Uma pessoa precisaria de 350 anos para ver todo o conteúdo dos streamings

Estudo ajuda a ter uma noção do quão grande é o volume de programas disponíveis
DIVULGAÇÃO/CBS
Mayim Bialik e Jim Parsons em The Big Bang Theory
Mayim Bialik e Jim Parsons em The Big Bang Theory

A overdose de atrações disponíveis nos streamings é evidente. Um estudo recente ajuda a entender isso melhor: uma pessoa precisaria de 350 anos para ver tudo o que é oferecido pelas plataformas. Foi o que revelou Lucia Recalde, executiva da European Commission, em painel no Series Mania, festival sobre o mercado televisivo realizado nesta semana, em Lille (França).
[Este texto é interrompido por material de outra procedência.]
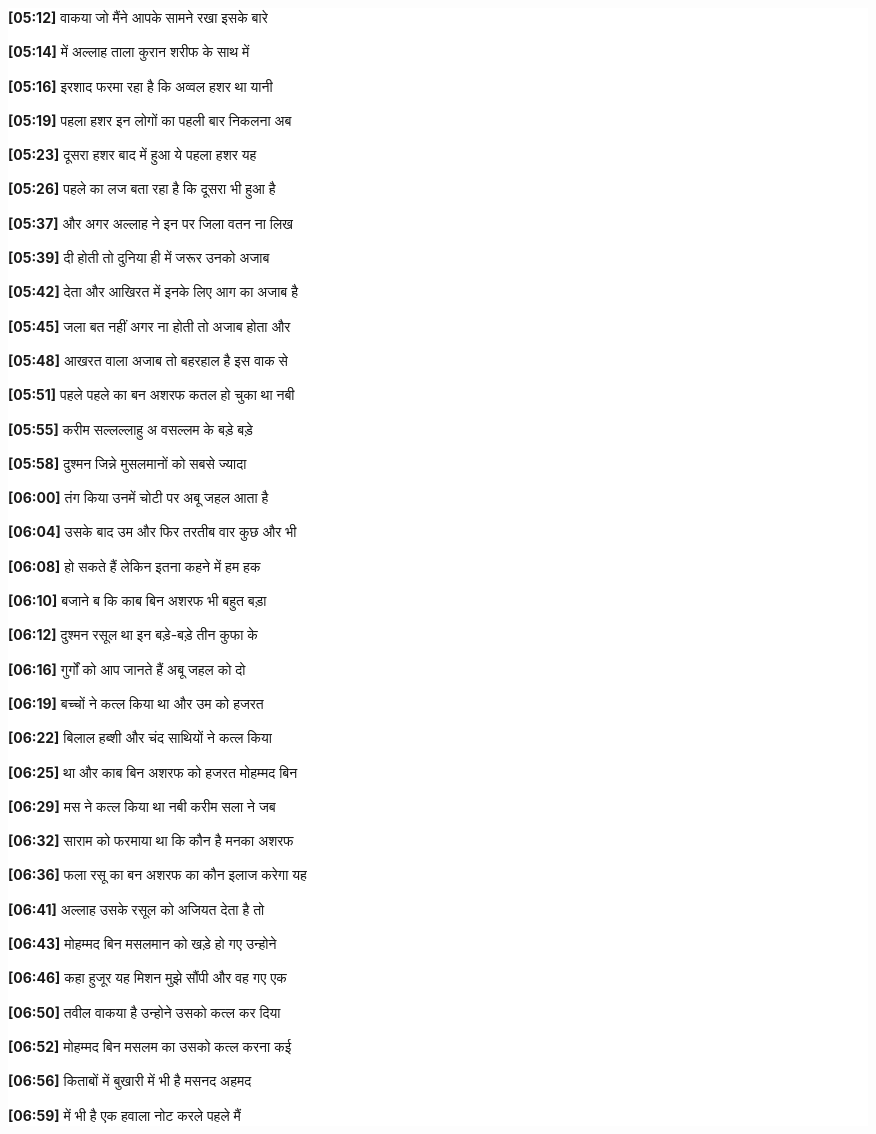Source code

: **[05:12]** वाकया जो मैंने आपके सामने रखा इसके बारे

**[05:14]** में अल्लाह ताला कुरान शरीफ के साथ में

**[05:16]** इरशाद फरमा रहा है कि अव्वल हशर था यानी

**[05:19]** पहला हशर इन लोगों का पहली बार निकलना अब

**[05:23]** दूसरा हशर बाद में हुआ ये पहला हशर यह

**[05:26]** पहले का लज बता रहा है कि दूसरा भी हुआ है

**[05:37]** और अगर अल्लाह ने इन पर जिला वतन ना लिख

**[05:39]** दी होती तो दुनिया ही में जरूर उनको अजाब

**[05:42]** देता और आखिरत में इनके लिए आग का अजाब है

**[05:45]** जला बत नहीं अगर ना होती तो अजाब होता और

**[05:48]** आखरत वाला अजाब तो बहरहाल है इस वाक से

**[05:51]** पहले पहले का बन अशरफ कतल हो चुका था नबी

**[05:55]** करीम सल्लल्लाहु अ वसल्लम के बड़े बड़े

**[05:58]** दुश्मन जिन्ने मुसलमानों को सबसे ज्यादा

**[06:00]** तंग किया उनमें चोटी पर अबू जहल आता है

**[06:04]** उसके बाद उम और फिर तरतीब वार कुछ और भी

**[06:08]** हो सकते हैं लेकिन इतना कहने में हम हक

**[06:10]** बजाने ब कि काब बिन अशरफ भी बहुत बड़ा

**[06:12]** दुश्मन रसूल था इन बड़े-बड़े तीन कुफा के

**[06:16]** गुर्गों को आप जानते हैं अबू जहल को दो

**[06:19]** बच्चों ने कत्ल किया था और उम को हजरत

**[06:22]** बिलाल हब्शी और चंद साथियों ने कत्ल किया

**[06:25]** था और काब बिन अशरफ को हजरत मोहम्मद बिन

**[06:29]** मस ने कत्ल किया था नबी करीम सला ने जब

**[06:32]** साराम को फरमाया था कि कौन है मनका अशरफ

**[06:36]** फला रसू का बन अशरफ का कौन इलाज करेगा यह

**[06:41]** अल्लाह उसके रसूल को अजियत देता है तो

**[06:43]** मोहम्मद बिन मसलमान को खड़े हो गए उन्होने

**[06:46]** कहा हुजूर यह मिशन मुझे सौंपी और वह गए एक

**[06:50]** तवील वाकया है उन्होने उसको कत्ल कर दिया

**[06:52]** मोहम्मद बिन मसलम का उसको कत्ल करना कई

**[06:56]** किताबों में बुखारी में भी है मसनद अहमद

**[06:59]** में भी है एक हवाला नोट करले पहले मैं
Lucia divulgou esse dado ao ser questionada justamente sobre o volume de atrações televisivas que cada vez mais cresce. São produções que brigam pela a atenção dos espectadores ao redor do mundo. Para cada cancelamento, outros tantos programas surgem.

“Fizemos um estudo sobre quanto tempo uma pessoa levaria para assistir a todo o conteúdo que está disponível hoje nos streamings: 350 anos”, contou. “E não foram considerados conteúdos gerados por internautas, videogames… não foram contadas todas as formas de entretenimento. Esse é o nível de competição que todas as empresas de mídia enfrentam atualmente.”
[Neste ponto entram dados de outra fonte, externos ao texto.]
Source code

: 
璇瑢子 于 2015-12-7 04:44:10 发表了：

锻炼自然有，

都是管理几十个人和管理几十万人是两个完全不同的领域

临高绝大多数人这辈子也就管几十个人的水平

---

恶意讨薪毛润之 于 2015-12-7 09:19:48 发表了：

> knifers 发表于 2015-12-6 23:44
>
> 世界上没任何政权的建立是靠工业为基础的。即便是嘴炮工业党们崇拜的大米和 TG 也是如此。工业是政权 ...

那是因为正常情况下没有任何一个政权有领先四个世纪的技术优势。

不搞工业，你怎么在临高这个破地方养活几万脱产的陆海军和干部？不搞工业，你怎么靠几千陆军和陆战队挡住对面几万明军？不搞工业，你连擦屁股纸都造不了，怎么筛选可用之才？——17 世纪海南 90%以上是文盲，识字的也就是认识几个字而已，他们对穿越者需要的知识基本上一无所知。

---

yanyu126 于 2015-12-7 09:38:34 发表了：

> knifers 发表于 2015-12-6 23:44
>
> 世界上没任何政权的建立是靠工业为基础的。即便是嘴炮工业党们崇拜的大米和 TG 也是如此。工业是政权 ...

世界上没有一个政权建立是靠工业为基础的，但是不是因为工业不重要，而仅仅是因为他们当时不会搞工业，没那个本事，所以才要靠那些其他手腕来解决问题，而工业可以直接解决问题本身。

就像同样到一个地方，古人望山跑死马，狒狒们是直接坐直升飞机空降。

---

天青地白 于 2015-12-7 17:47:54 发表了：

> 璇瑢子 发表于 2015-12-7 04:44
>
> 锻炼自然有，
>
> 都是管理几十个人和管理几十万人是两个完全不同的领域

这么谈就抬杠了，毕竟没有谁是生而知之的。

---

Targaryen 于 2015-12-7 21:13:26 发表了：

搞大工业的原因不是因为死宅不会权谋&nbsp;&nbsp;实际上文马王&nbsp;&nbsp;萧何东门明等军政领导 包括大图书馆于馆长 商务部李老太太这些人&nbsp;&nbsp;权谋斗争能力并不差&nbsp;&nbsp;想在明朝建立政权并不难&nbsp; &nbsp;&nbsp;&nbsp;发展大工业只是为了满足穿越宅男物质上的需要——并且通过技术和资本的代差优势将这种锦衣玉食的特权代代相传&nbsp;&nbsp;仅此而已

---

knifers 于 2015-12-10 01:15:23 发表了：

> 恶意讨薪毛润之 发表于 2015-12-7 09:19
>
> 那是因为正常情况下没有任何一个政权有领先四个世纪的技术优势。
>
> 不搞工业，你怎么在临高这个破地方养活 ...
Lucia considerou, durante sua participação no Series Mania, a queda na produção de séries na TV americana, marco simbólico que enterrou a TV no Auge (Peak TV). Mas, como contrapartida, ela soltou uma pergunta: “O nível de produção dos últimos anos foi sustentável? Talvez a resposta seja não.”
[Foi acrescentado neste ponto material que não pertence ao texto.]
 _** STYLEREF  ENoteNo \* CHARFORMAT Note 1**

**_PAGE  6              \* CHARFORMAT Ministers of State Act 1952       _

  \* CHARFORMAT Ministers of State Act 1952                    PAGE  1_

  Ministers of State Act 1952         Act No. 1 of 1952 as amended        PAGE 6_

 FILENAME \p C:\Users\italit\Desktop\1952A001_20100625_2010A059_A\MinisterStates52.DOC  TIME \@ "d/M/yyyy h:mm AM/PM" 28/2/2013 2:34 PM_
Para a executiva, a produção desenfreada de séries continuará nas alturas, pois o volume de atrações sendo realizadas continua acima do que o mercado sustenta, apesar da diminuição vinda de Hollywood. Afinal, esse buraco vai ser tapado por produções não americanas, como a Netflix já prioriza neste ano.

Existe um argumento contrário a essa ideia de que existe muita TV disponível. No próprio painel, a executiva Pandora da Cunha Telles, chefe de uma produtora portuguesa e vice-presidente do European Producers Club, ofereceu outro ponto de vista.

“Nunca dizemos que há muitos analgésicos ou medicamentos sendo fabriacos”, rebateu. “Mas quando falamos da indústria do entretenimento, temos sempre a sensação de que talvez exista muita oferta. Detalhe é que nós nunca fazemos essa comparação com outros tipos de indústrias ativas no mundo”.